Hey! Thanks for the rep for !worldbuilding@lemmy.world . We are, admittedly, not as active as Reddit’s equivalent due to Lemmy’s fairly niche nature, but more are always welcome.
Like others, I can’t actually see anything but the title.
So I’ll just soapbox a moment and say that I think some circles get way over-invested in trying to super-hard delineate between one and the other. It doesn’t reduce the value of a label if it has varying flavors within it; if anything, it’s good to have some variety within a label.
Nominally:
A terrorist attack is primarily intended to kill civilians or cause damage to civilian lives in order to cause fear of the attacking group, anger against the victims’ own government, or otherwise cause a change of policy. The deaths of people with no relationship to any ongoing military operation or force is “a feature, not a bug”. Military targets may also be hit, or the goal may even be to selectively target civilians to emphasize that their military cannot protect them.
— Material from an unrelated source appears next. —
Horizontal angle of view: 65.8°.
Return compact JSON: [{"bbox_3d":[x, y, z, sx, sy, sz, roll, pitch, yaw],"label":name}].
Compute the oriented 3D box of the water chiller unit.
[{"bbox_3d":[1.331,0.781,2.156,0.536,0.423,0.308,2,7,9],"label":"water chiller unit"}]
A military strike is primarily intended to deteriorate an enemy force’s ability to wage warfare: by killing soldiers or leadership, destroying materiel or supplies being used to fight, or destroying industry or logistics being used to support the war effort. Civilian deaths are an unavoidable side-effect of strikes primarily intended to hamper military warfighting capability.
That’s the theoretical line.
In practice, of course, there are many points of disputation - how many degrees separated from a man holding a gun must a target be before it is “non-military”? If an organization which mainly targets civilians in terrorist attacks carries out an attack on a military target, that still might be referred to as a “terrorist attack”, as in, “an attack by a terrorist organization”. And of course, there’s a degree of publicity shaping involved in this as well. But in concept, the above is your line.